Still on his visit to the rural borough of Aljezur – and a long way from arriving at the footbridge which has seen activists in place since 8.30am this morning – President Marcelo has this afternoon added emphasis to warnings given by PM António Costa that ‘much tougher restrictions’ could be on the way if numbers, of both Covid infections and deaths, don’t come down soon.
On a day of another dismal round of records – more infections than ever before, more deaths in the last 24-hour period than for months – a visibly tired-looking president told a barrage of reporters: “If the number of deaths spirals into tens per day (today 21 were recorded) then we have a very serious problem which will cut across the whole of Portuguese society”.
“No one wants radical formulae”, like mandatory lockdowns – even mini-lockdowns – but unless people start making “a big effort” to fall in line with the measures currently in place, measures further limiting their lives “will be applied”, he said.

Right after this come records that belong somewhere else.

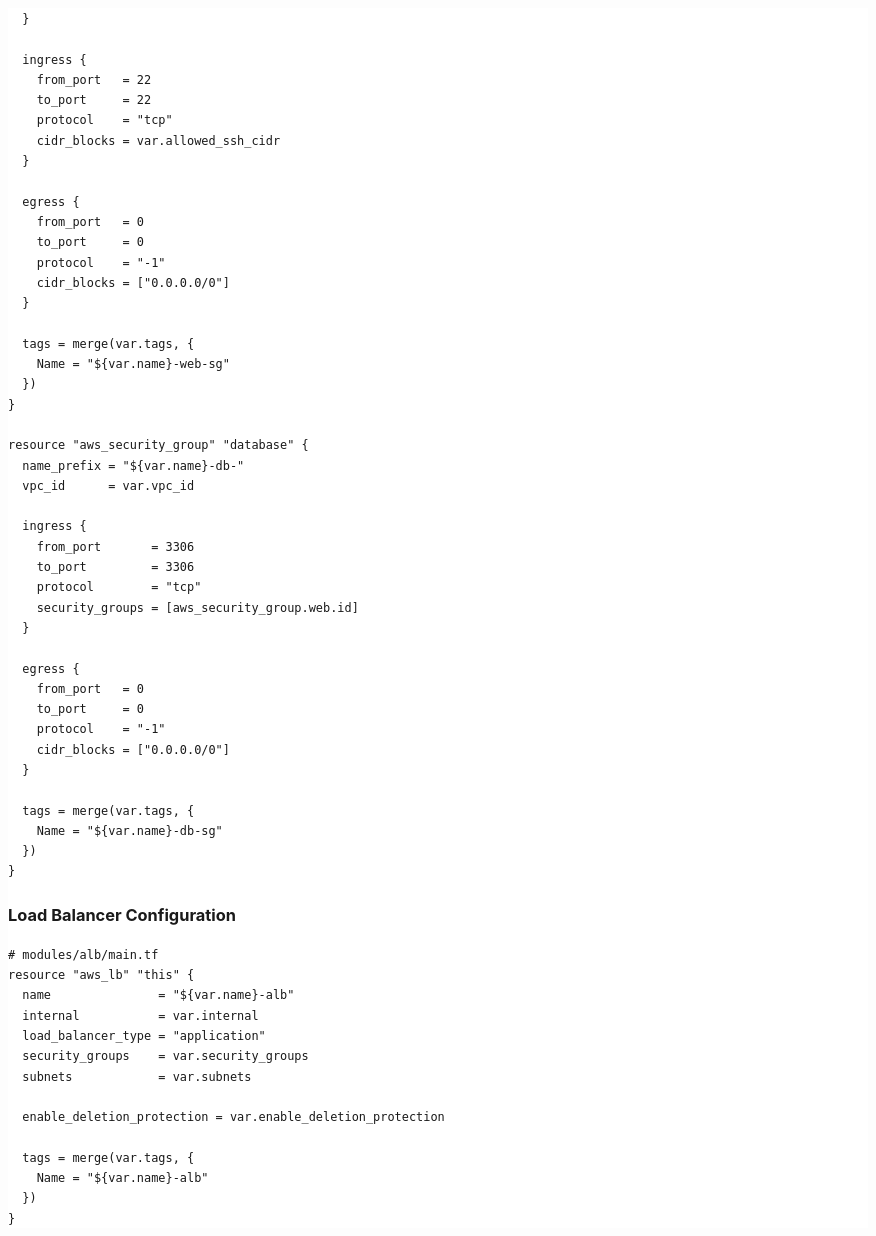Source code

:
 ```hcl
  }

  ingress {
    from_port   = 22
    to_port     = 22
    protocol    = "tcp"
    cidr_blocks = var.allowed_ssh_cidr
  }

  egress {
    from_port   = 0
    to_port     = 0
    protocol    = "-1"
    cidr_blocks = ["0.0.0.0/0"]
  }

  tags = merge(var.tags, {
    Name = "${var.name}-web-sg"
  })
}

resource "aws_security_group" "database" {
  name_prefix = "${var.name}-db-"
  vpc_id      = var.vpc_id

  ingress {
    from_port       = 3306
    to_port         = 3306
    protocol        = "tcp"
    security_groups = [aws_security_group.web.id]
  }

  egress {
    from_port   = 0
    to_port     = 0
    protocol    = "-1"
    cidr_blocks = ["0.0.0.0/0"]
  }

  tags = merge(var.tags, {
    Name = "${var.name}-db-sg"
  })
}
```

### Load Balancer Configuration

```hcl
# modules/alb/main.tf
resource "aws_lb" "this" {
  name               = "${var.name}-alb"
  internal           = var.internal
  load_balancer_type = "application"
  security_groups    = var.security_groups
  subnets            = var.subnets

  enable_deletion_protection = var.enable_deletion_protection

  tags = merge(var.tags, {
    Name = "${var.name}-alb"
  })
}

```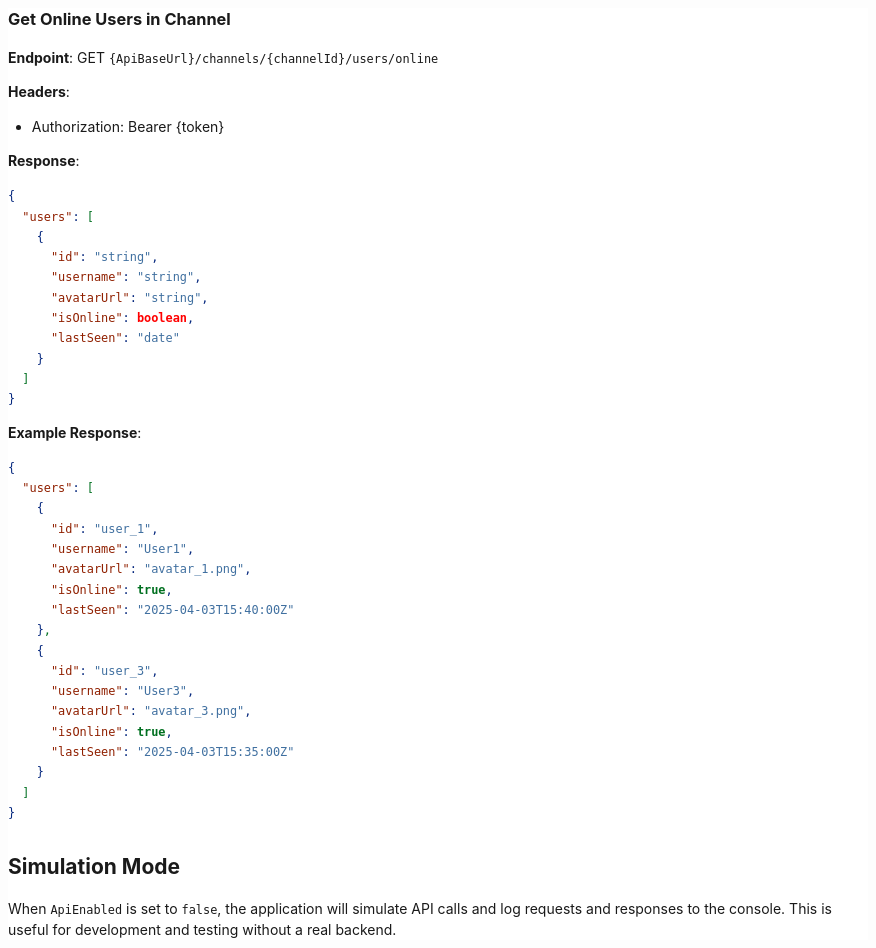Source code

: ### Get Online Users in Channel

**Endpoint**: GET `{ApiBaseUrl}/channels/{channelId}/users/online`

**Headers**:
- Authorization: Bearer {token}

**Response**:
```json
{
  "users": [
    {
      "id": "string",
      "username": "string",
      "avatarUrl": "string",
      "isOnline": boolean,
      "lastSeen": "date"
    }
  ]
}
```

**Example Response**:
```json
{
  "users": [
    {
      "id": "user_1",
      "username": "User1",
      "avatarUrl": "avatar_1.png",
      "isOnline": true,
      "lastSeen": "2025-04-03T15:40:00Z"
    },
    {
      "id": "user_3",
      "username": "User3",
      "avatarUrl": "avatar_3.png",
      "isOnline": true,
      "lastSeen": "2025-04-03T15:35:00Z"
    }
  ]
}
```

## Simulation Mode

When `ApiEnabled` is set to `false`, the application will simulate API calls and log requests and responses to the console. This is useful for development and testing without a real backend.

He made it crystal clear that the government is indeed ready to decree a new State of Emergency – and a new national lockdown – if the situation doesn’t improve.
In Brussels today, prime minister António Costa gave very much the same message.
Admitting that some of the new measures in place have generated what amounts to a cross-party outcry – particularly with regard to making the StayAway Covid contact tracing app compulsory – he said: “If we don’t adopt measures of this nature now, maybe in a while we will have to take measures which impinge much further into liberties, starting with freedom of movement, which we adopted at the start of this pandemic”.
Much more on this subject is likely through the weekend, while in Aljezur President Marcelo is still meeting people and being presented to people as he makes his way down through the town towards the footbridge where representatives of ‘lawyers for the truth’ are bristling to challenge him on what they regard as a ‘coup d’état on civil rights and freedoms’.
Activists who made numerous banners especially for the occasion have been told by police that they cannot wave them, or even hold them. This is largely because no-one actually informed the municipality that a protest would be taking place.